2基のSDカードスロットを搭載したことで、さまざまな記録方式に対応。順次(リレー)記録・バックアップ(サイマル)記録・振り分け記録の中から、撮影現場や撮影状況に合わせ最適な方式を選択することで、データ管理をサポート。両スロットともにUHS-IIビデオスピードクラス90規格のSDHC/SDXCメモリーカードに対応し、ALL-Intra(最大400Mpbs)記録に対応している。
USB端子は、USB Type-C規格を採用するとともに、USB Power Delivery(USB PD)にも対応。映像出力インターフェースには、HDMI Type-A端子を搭載している。

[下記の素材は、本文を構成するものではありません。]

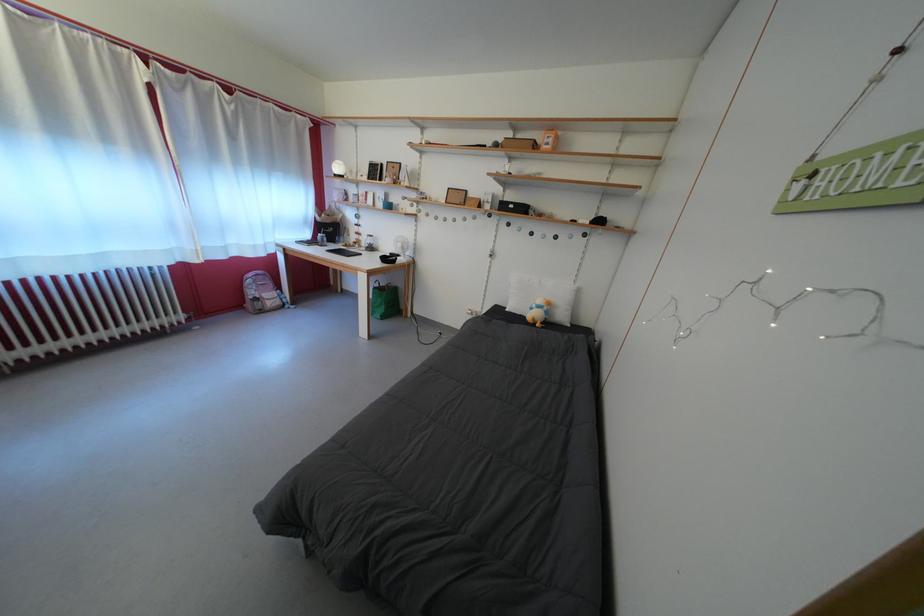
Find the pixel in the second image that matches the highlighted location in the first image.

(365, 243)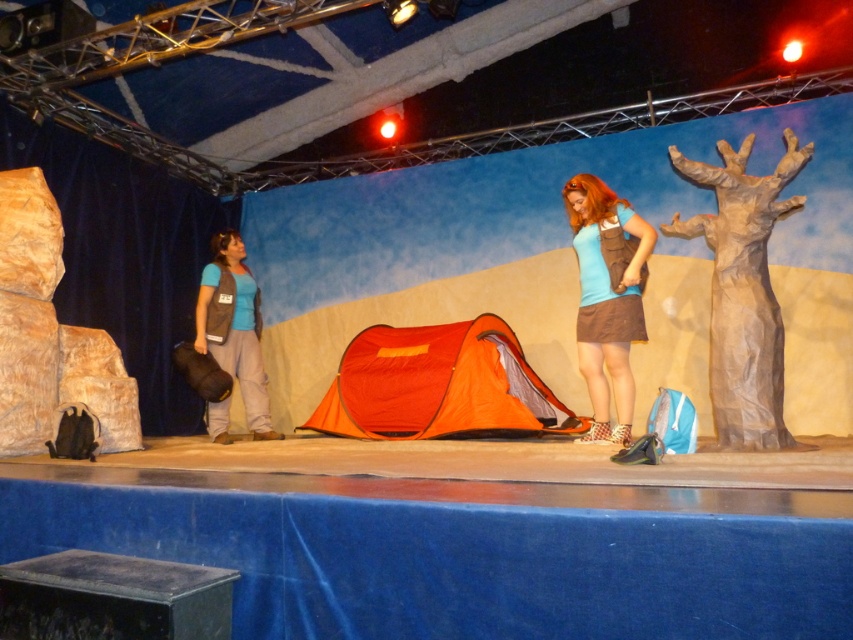
Does matte brown backpack at center have a lesser width compared to matte gray vest at left?

Correct, matte brown backpack at center's width is less than matte gray vest at left's.

Between point (605, 401) and point (254, 312), which one is positioned in front?

Point (605, 401) is more forward.

Image resolution: width=853 pixels, height=640 pixels. What do you see at coordinates (606, 301) in the screenshot?
I see `matte brown backpack at center` at bounding box center [606, 301].

You are a GUI agent. You are given a task and a screenshot of the screen. Output one action in this format:
    pyautogui.click(x=<x>, y=<y>)
    Task: Click on the matte brown backpack at center
    
    Given the screenshot: What is the action you would take?
    pyautogui.click(x=606, y=301)

Is orange pop-up tent at center bigger than matte brown backpack at center?

Yes, orange pop-up tent at center is bigger than matte brown backpack at center.

Can you confirm if orange pop-up tent at center is wider than matte brown backpack at center?

Correct, the width of orange pop-up tent at center exceeds that of matte brown backpack at center.

Does point (335, 404) lie behind point (576, 186)?

Yes, it is.

Image resolution: width=853 pixels, height=640 pixels. In order to click on orange pop-up tent at center in this screenshot , I will do `click(439, 385)`.

Does point (399, 387) come closer to viewer compared to point (267, 408)?

Yes.

Who is shorter, orange pop-up tent at center or matte gray vest at left?

Standing shorter between the two is orange pop-up tent at center.

Image resolution: width=853 pixels, height=640 pixels. What are the coordinates of `orange pop-up tent at center` in the screenshot? It's located at (439, 385).

Identify the location of orange pop-up tent at center. The width and height of the screenshot is (853, 640). (439, 385).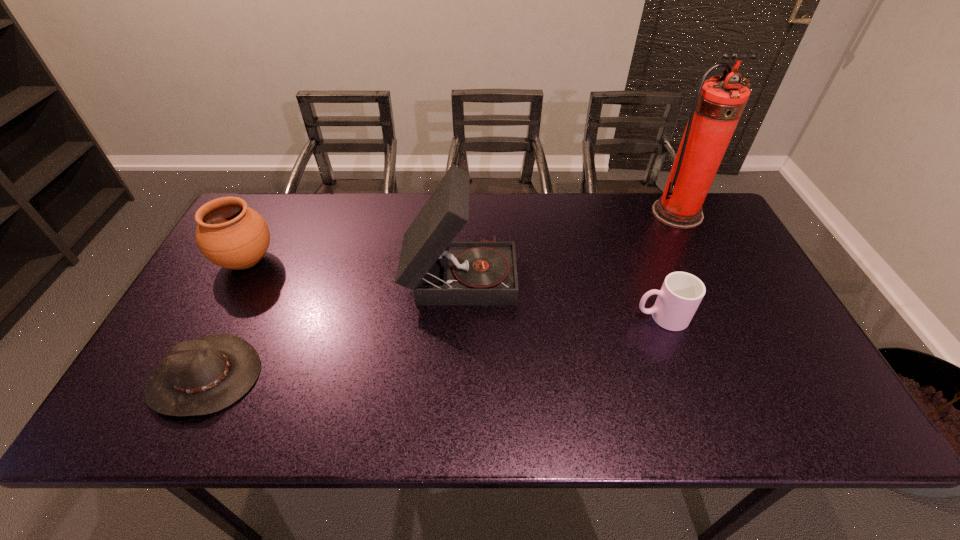
Locate an element on the screen. Image resolution: width=960 pixels, height=540 pixels. vacant space that is in between the third shortest object and the third object from right to left is located at coordinates (353, 267).

This screenshot has width=960, height=540. Find the location of `vacant area between the rightmost object and the third object from left to right`. vacant area between the rightmost object and the third object from left to right is located at coordinates pyautogui.click(x=568, y=244).

Image resolution: width=960 pixels, height=540 pixels. Find the location of `blank region between the fire extinguisher and the fourth tallest object`. blank region between the fire extinguisher and the fourth tallest object is located at coordinates (669, 265).

Identify the location of vacant space that's between the pottery and the phonograph_record. (353, 267).

Point out which object is positioned as the nearest to the third shortest object. Please provide its 2D coordinates. Your answer should be formatted as a tuple, i.e. [(x, y)], where the tuple contains the x and y coordinates of a point satisfying the conditions above.

[(203, 376)]

Locate an element on the screen. The image size is (960, 540). object that is the third closest to the fourth shortest object is located at coordinates (229, 234).

Locate an element on the screen. free space that satisfies the following two spatial constraints: 1. at the discharge end of the fire extinguisher; 2. on the front-facing side of the phonograph_record is located at coordinates (708, 274).

At what (x,y) coordinates should I click in order to perform the action: click on vacant space that satisfies the following two spatial constraints: 1. on the front-facing side of the third object from left to right; 2. on the front-facing side of the hat. Please return your answer as a coordinate pair (x, y). Image resolution: width=960 pixels, height=540 pixels. Looking at the image, I should click on (455, 376).

Where is `vacant space that satisfies the following two spatial constraints: 1. with the handle on the side of the fourth tallest object; 2. on the front side of the third shortest object`? vacant space that satisfies the following two spatial constraints: 1. with the handle on the side of the fourth tallest object; 2. on the front side of the third shortest object is located at coordinates (641, 261).

Where is `blank area in the image that satisfies the following two spatial constraints: 1. with the handle on the side of the cup; 2. on the front-facing side of the fourth shortest object`? blank area in the image that satisfies the following two spatial constraints: 1. with the handle on the side of the cup; 2. on the front-facing side of the fourth shortest object is located at coordinates tap(645, 274).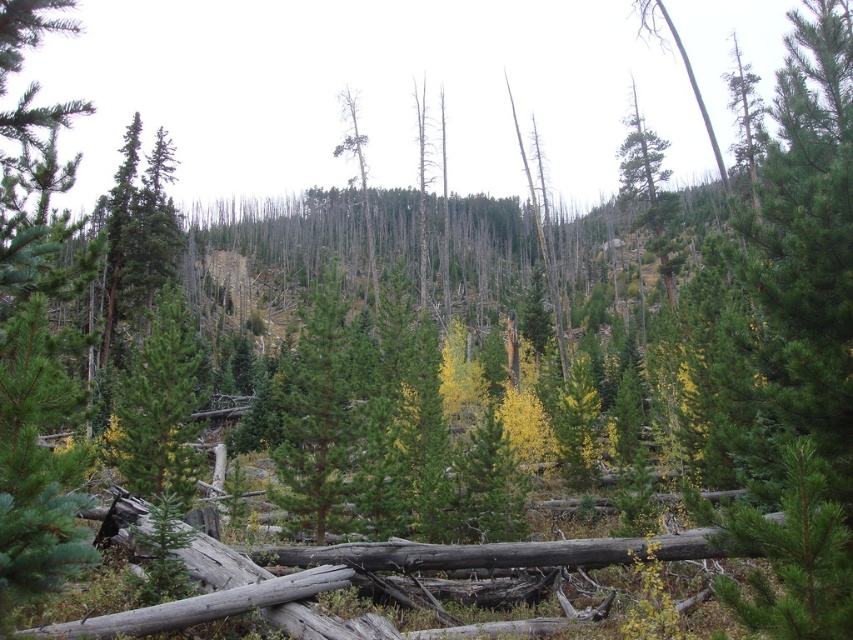
Question: Does green matte tree at center have a lesser width compared to green matte tree at upper right?

Choices:
 (A) no
 (B) yes

Answer: (B)

Question: Which object is positioned farthest from the green matte tree at center?

Choices:
 (A) dead wood at center
 (B) green matte tree at upper right

Answer: (B)

Question: Which object appears closest to the camera in this image?

Choices:
 (A) green matte tree at center
 (B) dead wood at center
 (C) green matte tree at upper right

Answer: (A)

Question: Considering the relative positions of green matte tree at center and dead wood at center in the image provided, where is green matte tree at center located with respect to dead wood at center?

Choices:
 (A) right
 (B) left

Answer: (A)

Question: Does green matte tree at center appear on the left side of green matte tree at upper right?

Choices:
 (A) yes
 (B) no

Answer: (A)

Question: Among these points, which one is farthest from the camera?

Choices:
 (A) (344, 305)
 (B) (354, 150)
 (C) (657, 189)

Answer: (B)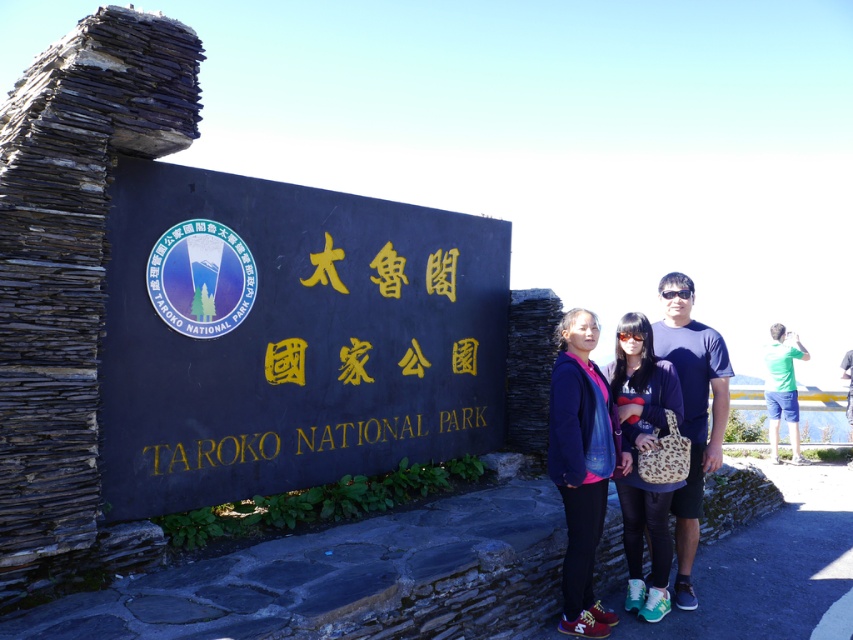
You are a photographer trying to capture a photo of the group standing at the entrance of Taroko National Park. You want to ensure that the black stone sign at center and the matte black shirt at center are both visible in the frame. Based on their positions, which object should be closer to the left side of the photo?

The black stone sign at center is to the left of matte black shirt at center, so the black stone sign at center should be closer to the left side of the photo.

You are a photographer trying to capture a photo of the black stone sign at center and the matte black shirt at center. Which object should you focus on first if you want to ensure both are in sharp focus?

The black stone sign at center is bigger than matte black shirt at center. Since the black stone sign at center is larger, it requires more detailed focus. However, to ensure both are in sharp focus, you should focus on the matte black shirt at center first because it is closer to the camera, allowing the depth of field to cover the farther black stone sign at center.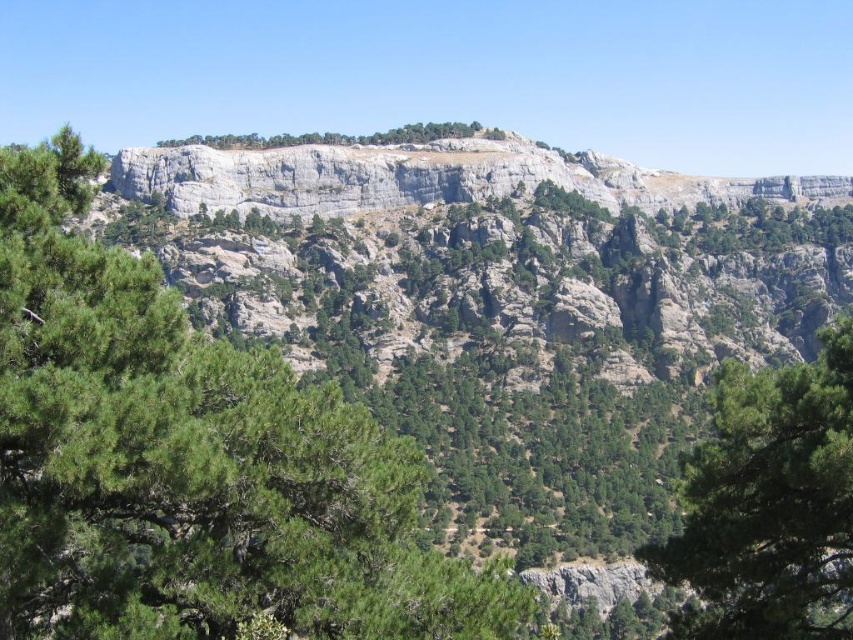
The image size is (853, 640). What do you see at coordinates (190, 461) in the screenshot? I see `green leafy tree at center` at bounding box center [190, 461].

Does green leafy tree at center appear over green leafy trees at center?

No.

Between point (141, 259) and point (251, 134), which one is positioned in front?

Point (141, 259) is more forward.

Where is `green leafy tree at center`? green leafy tree at center is located at coordinates (190, 461).

Is green leafy tree at center to the left of green textured tree at right from the viewer's perspective?

Correct, you'll find green leafy tree at center to the left of green textured tree at right.

Consider the image. Which of these two, green leafy tree at center or green textured tree at right, stands taller?

With more height is green leafy tree at center.

The width and height of the screenshot is (853, 640). Describe the element at coordinates (190, 461) in the screenshot. I see `green leafy tree at center` at that location.

Where is `green leafy tree at center`? green leafy tree at center is located at coordinates tap(190, 461).

Which of these two, green textured tree at right or green leafy trees at center, stands taller?

With more height is green textured tree at right.

Can you confirm if green textured tree at right is taller than green leafy trees at center?

Correct, green textured tree at right is much taller as green leafy trees at center.

Is point (729, 529) positioned in front of point (433, 124)?

Yes, it is in front of point (433, 124).

This screenshot has width=853, height=640. In order to click on green textured tree at right in this screenshot , I will do `click(769, 504)`.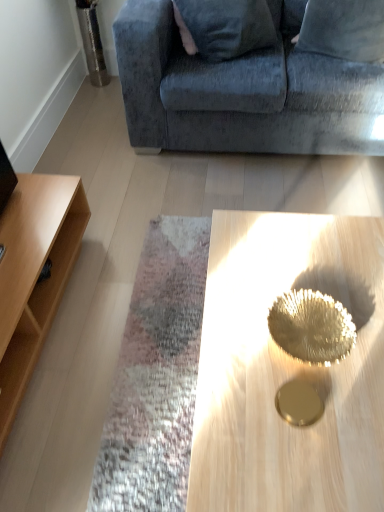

業務用ハイエンドカムコーダーやシネマ用カメラで標準搭載される、BNC端子によるTC IN/OUT機能拡張に対応。同梱のBNC変換ケーブルをフラッシュシンクロ端子に接続することで、マスターカメラが出力するタイムコードと同期する「TC IN」機能や、S1H自身がマスターカメラとなる「TC OUT」機能を搭載。TC IN時には、機器と接続するだけでタイムコード同期を取得でき、複数台のカメラ撮影現場において、ノンリニア編集での細かな映像タイミングやリップシンクの調整を快適に行うことができる。
撮影中・待機中を確認できるタリーランプ搭載
カメラボディの前方(被写体側)と後方(撮影者側)にタリーランプを搭載しており、カメラオペレーターや被写体にカメラ動作を知らせることができる。タリーランプは、前方・後方のそれぞれを独立でON/OFFの選択が可能。
また、2019年9月20~21日の2日間、LUMIX GINZA TOKYOにて映像制作関係者向けS1Hデビューイベントとして、企画・開発者によるS1H発売前セミナーが開催される。同セミナーでは、セミナー・開発者によるトークセッション、意見交換会、タッチ&トライが行われる。